As Jack momentarily reviews the nature of his own role in television's all-time dysfunctional family, their father walks into the room and appears to comfort Graem who is still strapped in a chair. "I held my mud," boasts Graem. He even repeats the phrase, while admitting that his confession about organizing the assassination of a former U.S. president was simply calculated to throw Jack off his game. Because he didn't spill those "other" larger, more damaging secrets, dear old dad is protected from possible criminal prosecution. The firewall of secrecy wasn't breached. Graem acts like a proud schoolboy bringing home a report card filled with A's. But his father knows that his weak-willed adult son will eventually capitulate and drag himself into the entire sordid mess. He needs an immediate out. And so he kills Graem by re-injecting him with the lethal heart-stopping drug. After Graham is put down, his father tenderly kisses his bald head before shouting for help. (Talk about nuclear family meltdown!)

So think about it. "Holding mud" means the ability to keep secrets under the worse kind of distress or dire situations.
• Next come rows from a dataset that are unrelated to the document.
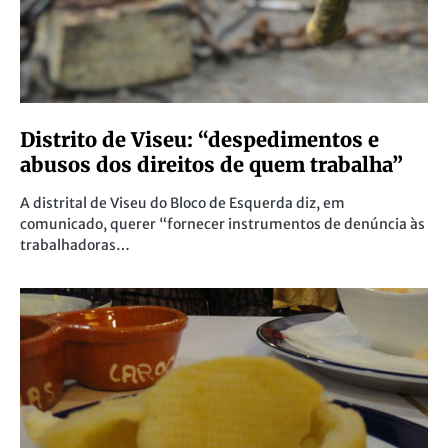
Distrito de Viseu: “despedimentos e
abusos dos direitos de quem trabalha”
A distrital de Viseu do Bloco de Esquerda diz, em
comunicado, querer “fornecer instrumentos de denúncia às
trabalhadoras…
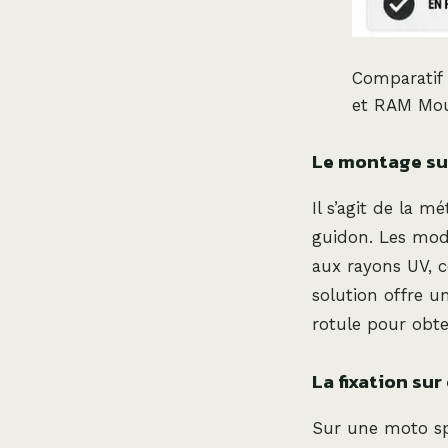
Comparatif
et RAM Mo
Le montage sur
Il s’agit de la 
guidon. Les mo
aux rayons UV, c
solution offre u
rotule pour obten
La fixation sur
Sur une moto sp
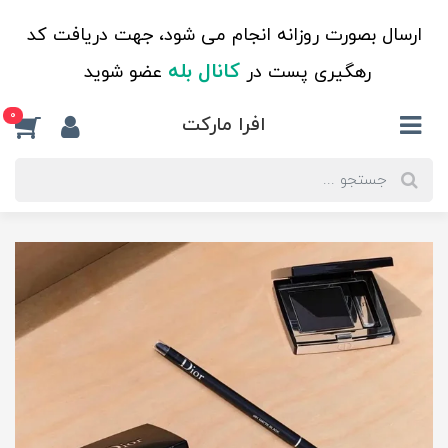
ارسال بصورت روزانه انجام می شود، جهت دریافت کد
کانال بله
رهگیری پست در
عضو شوید
0
افرا مارکت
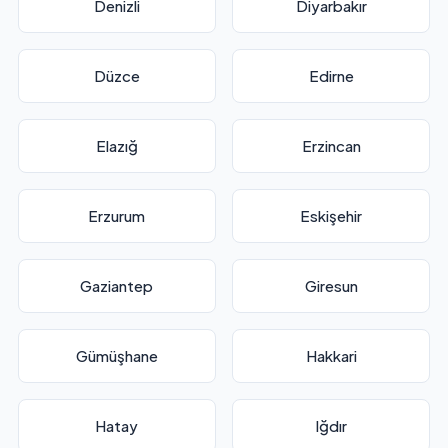
Denizli
Diyarbakır
Düzce
Edirne
Elazığ
Erzincan
Erzurum
Eskişehir
Gaziantep
Giresun
Gümüşhane
Hakkari
Hatay
Iğdır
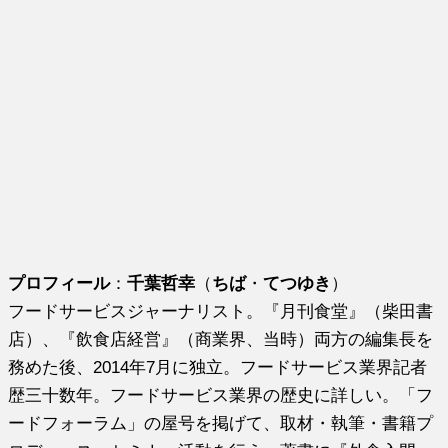
プロフィール
：
千葉哲幸
（
ちば
・
てつゆき
）
フードサービスジャーナリスト。『月刊食堂』（柴田書
店）、『飲食店経営』（商業界、当時）両方の編集長を
務めた後、2014年7月に独立。フードサービス業界記者
歴三十数年。フードサービス業界の歴史に詳しい。「フ
ードフォーラム」の屋号を掲げて、取材・執筆・書籍プ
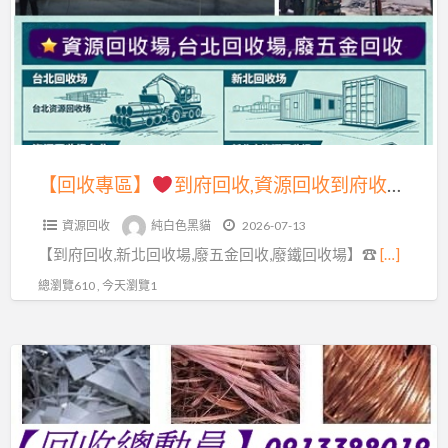
區】
源
回
到
收
府
場,
回
五
收,
金
資
【回收專區】
到府回收,資源回收到府收購台北,到府回收廢五金,資源回收到府回收,資源回收到府收購,到府回收廢五金,到府回收價格,資源回收價格,到府回收廢五金,廢五金回收場,五金回收到府,廢五金回收價格,中古機械回收,到府廢鐵回收,資源回收到府收購台北,到府回收場新北
回
源
收,
資源回收
純白色黑貓
2026-07-13
回
廢
【到府回收,新北回收場,廢五金回收,廢鐵回收場】☎
[…]
收
鐵
到
總瀏覽610 , 今天瀏覽1
五
府
金
收
回
【回
購
收
收
台
場,
專
北,
資
區】
到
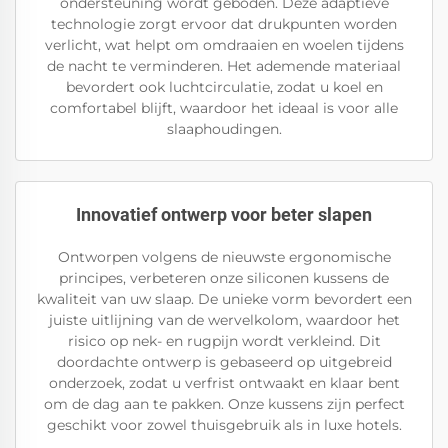
ondersteuning wordt geboden. Deze adaptieve
technologie zorgt ervoor dat drukpunten worden
verlicht, wat helpt om omdraaien en woelen tijdens
de nacht te verminderen. Het ademende materiaal
bevordert ook luchtcirculatie, zodat u koel en
comfortabel blijft, waardoor het ideaal is voor alle
slaaphoudingen.
Innovatief ontwerp voor beter slapen
Ontworpen volgens de nieuwste ergonomische
principes, verbeteren onze siliconen kussens de
kwaliteit van uw slaap. De unieke vorm bevordert een
juiste uitlijning van de wervelkolom, waardoor het
risico op nek- en rugpijn wordt verkleind. Dit
doordachte ontwerp is gebaseerd op uitgebreid
onderzoek, zodat u verfrist ontwaakt en klaar bent
om de dag aan te pakken. Onze kussens zijn perfect
geschikt voor zowel thuisgebruik als in luxe hotels.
Under threat of torture, grand jury indictment, public embarrassment, or having Nancy Grace show up on your front porch, you might be forced to reveal some minor truths, but the really Big Lies you keep under lock and key.

Yet aren't there times when it makes practical sense to fold--and not hold--your mud? While Mark McGwire held his mud during Congressional hearings into baseball's steroid abuse scandal, there's no joy in Mudville for the beleaguered former Big Leaguer.

The pathologically secretive Vice President Cheney is a seasoned pro at holding his mud by never admitting to failure or showing weakness in interviews. President Bush also seems adept at holding his mud by never finding fault with his own actions or decisions, though he seemed to have grown squishy during his "60 Minutes" appearance several weeks ago. But because Iraq is such a quagmire, Bush will futilely continue to throw whatever he can find at the wall to see what sticks.

When you don't hold your mud, you can often find yourself knee-deep in the muck. Soon after San Francisco Mayor Gavin Newsom came forward and publicly apologized for having an affair with the wife of his former campaign manager, he told the press that he's seeking counseling for his drinking problem. Only time will tell if all this grime will eventually wash away --and voters opt to give him a freshly-laundered bill of health in the upcoming mayoral race.

Senator Biden certainly didn't hold his mud when, like an idiot, he referred to Sen. Obama as being clean. Biden's gaffe immediately turned into a media mudslide that buried his presidential aspirations. Call it poetic justice.

As the 2008 presidential race goes into full swing, it will be interesting to see which of the top-tier candidates will hold their mud and who will crumble under the accumulated strain. John McCain is battle-tested from past elections. Hillary Clinton is a brick house. John Edwards is too lawyerly. The thin-skinned Rudy Giuliani is a good bet to be the first to have his levee break on the campaign trail.

Because dirt and politics go hand in hand, it makes sense for someone to create a website that tracks the ebb and flow of negative campaigning, screwups, and mudslinging. As of this morning, I checked with Network Solutions and the domains,, and are still available.